┌────────

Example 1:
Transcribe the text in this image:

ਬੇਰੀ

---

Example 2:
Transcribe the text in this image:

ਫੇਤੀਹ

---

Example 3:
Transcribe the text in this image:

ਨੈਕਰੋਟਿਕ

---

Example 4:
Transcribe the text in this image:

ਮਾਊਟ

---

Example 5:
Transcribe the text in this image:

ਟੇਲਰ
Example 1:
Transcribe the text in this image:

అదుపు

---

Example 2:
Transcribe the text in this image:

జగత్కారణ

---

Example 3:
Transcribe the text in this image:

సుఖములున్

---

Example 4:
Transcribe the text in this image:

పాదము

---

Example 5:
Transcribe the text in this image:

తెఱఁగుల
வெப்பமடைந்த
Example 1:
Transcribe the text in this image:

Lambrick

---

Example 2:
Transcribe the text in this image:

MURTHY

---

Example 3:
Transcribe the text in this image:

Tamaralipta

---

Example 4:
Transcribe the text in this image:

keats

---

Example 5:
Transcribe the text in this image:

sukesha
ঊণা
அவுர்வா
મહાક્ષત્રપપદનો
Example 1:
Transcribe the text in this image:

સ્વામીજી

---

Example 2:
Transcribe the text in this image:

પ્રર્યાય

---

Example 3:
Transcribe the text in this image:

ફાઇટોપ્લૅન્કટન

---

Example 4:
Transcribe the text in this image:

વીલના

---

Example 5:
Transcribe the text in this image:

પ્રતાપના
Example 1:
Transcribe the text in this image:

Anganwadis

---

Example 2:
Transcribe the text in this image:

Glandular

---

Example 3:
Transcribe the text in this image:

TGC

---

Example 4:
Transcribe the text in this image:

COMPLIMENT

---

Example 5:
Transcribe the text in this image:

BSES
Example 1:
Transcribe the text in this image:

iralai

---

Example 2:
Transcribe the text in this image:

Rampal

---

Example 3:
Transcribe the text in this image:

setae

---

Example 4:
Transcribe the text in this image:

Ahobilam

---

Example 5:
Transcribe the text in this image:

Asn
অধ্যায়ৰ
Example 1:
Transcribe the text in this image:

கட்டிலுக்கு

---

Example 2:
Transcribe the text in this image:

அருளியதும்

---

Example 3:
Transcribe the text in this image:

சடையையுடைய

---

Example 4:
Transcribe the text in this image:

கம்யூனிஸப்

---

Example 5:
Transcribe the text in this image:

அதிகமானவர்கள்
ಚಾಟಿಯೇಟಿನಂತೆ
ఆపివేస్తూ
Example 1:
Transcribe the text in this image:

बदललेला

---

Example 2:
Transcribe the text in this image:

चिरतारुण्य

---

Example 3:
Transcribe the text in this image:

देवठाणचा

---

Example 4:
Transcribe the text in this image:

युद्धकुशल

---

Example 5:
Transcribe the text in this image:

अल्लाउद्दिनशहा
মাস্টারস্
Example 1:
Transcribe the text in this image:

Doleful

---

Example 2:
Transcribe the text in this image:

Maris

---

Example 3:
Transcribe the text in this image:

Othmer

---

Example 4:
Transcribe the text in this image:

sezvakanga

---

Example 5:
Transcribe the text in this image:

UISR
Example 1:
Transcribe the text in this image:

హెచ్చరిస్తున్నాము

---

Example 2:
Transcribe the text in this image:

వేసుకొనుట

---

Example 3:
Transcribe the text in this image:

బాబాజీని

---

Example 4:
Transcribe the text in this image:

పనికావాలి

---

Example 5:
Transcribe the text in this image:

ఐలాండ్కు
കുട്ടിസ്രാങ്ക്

└────────

--- Task to carry out ---
Would you set down every record again, exactly as it appears above?

--- Answer for the task ---
Example 1:
Transcribe the text in this image:

ਬੇਰੀ

---

Example 2:
Transcribe the text in this image:

ਫੇਤੀਹ

---

Example 3:
Transcribe the text in this image:

ਨੈਕਰੋਟਿਕ

---

Example 4:
Transcribe the text in this image:

ਮਾਊਟ

---

Example 5:
Transcribe the text in this image:

ਟੇਲਰ
Example 1:
Transcribe the text in this image:

అదుపు

---

Example 2:
Transcribe the text in this image:

జగత్కారణ

---

Example 3:
Transcribe the text in this image:

సుఖములున్

---

Example 4:
Transcribe the text in this image:

పాదము

---

Example 5:
Transcribe the text in this image:

తెఱఁగుల
வெப்பமடைந்த
Example 1:
Transcribe the text in this image:

Lambrick

---

Example 2:
Transcribe the text in this image:

MURTHY

---

Example 3:
Transcribe the text in this image:

Tamaralipta

---

Example 4:
Transcribe the text in this image:

keats

---

Example 5:
Transcribe the text in this image:

sukesha
ঊণা
அவுர்வா
મહાક્ષત્રપપદનો
Example 1:
Transcribe the text in this image:

સ્વામીજી

---

Example 2:
Transcribe the text in this image:

પ્રર્યાય

---

Example 3:
Transcribe the text in this image:

ફાઇટોપ્લૅન્કટન

---

Example 4:
Transcribe the text in this image:

વીલના

---

Example 5:
Transcribe the text in this image:

પ્રતાપના
Example 1:
Transcribe the text in this image:

Anganwadis

---

Example 2:
Transcribe the text in this image:

Glandular

---

Example 3:
Transcribe the text in this image:

TGC

---

Example 4:
Transcribe the text in this image:

COMPLIMENT

---

Example 5:
Transcribe the text in this image:

BSES
Example 1:
Transcribe the text in this image:

iralai

---

Example 2:
Transcribe the text in this image:

Rampal

---

Example 3:
Transcribe the text in this image:

setae

---

Example 4:
Transcribe the text in this image:

Ahobilam

---

Example 5:
Transcribe the text in this image:

Asn
অধ্যায়ৰ
Example 1:
Transcribe the text in this image:

கட்டிலுக்கு

---

Example 2:
Transcribe the text in this image:

அருளியதும்

---

Example 3:
Transcribe the text in this image:

சடையையுடைய

---

Example 4:
Transcribe the text in this image:

கம்யூனிஸப்

---

Example 5:
Transcribe the text in this image:

அதிகமானவர்கள்
ಚಾಟಿಯೇಟಿನಂತೆ
ఆపివేస్తూ
Example 1:
Transcribe the text in this image:

बदललेला

---

Example 2:
Transcribe the text in this image:

चिरतारुण्य

---

Example 3:
Transcribe the text in this image:

देवठाणचा

---

Example 4:
Transcribe the text in this image:

युद्धकुशल

---

Example 5:
Transcribe the text in this image:

अल्लाउद्दिनशहा
মাস্টারস্
Example 1:
Transcribe the text in this image:

Doleful

---

Example 2:
Transcribe the text in this image:

Maris

---

Example 3:
Transcribe the text in this image:

Othmer

---

Example 4:
Transcribe the text in this image:

sezvakanga

---

Example 5:
Transcribe the text in this image:

UISR
Example 1:
Transcribe the text in this image:

హెచ్చరిస్తున్నాము

---

Example 2:
Transcribe the text in this image:

వేసుకొనుట

---

Example 3:
Transcribe the text in this image:

బాబాజీని

---

Example 4:
Transcribe the text in this image:

పనికావాలి

---

Example 5:
Transcribe the text in this image:

ఐలాండ్కు
കുട്ടിസ്രാങ്ക്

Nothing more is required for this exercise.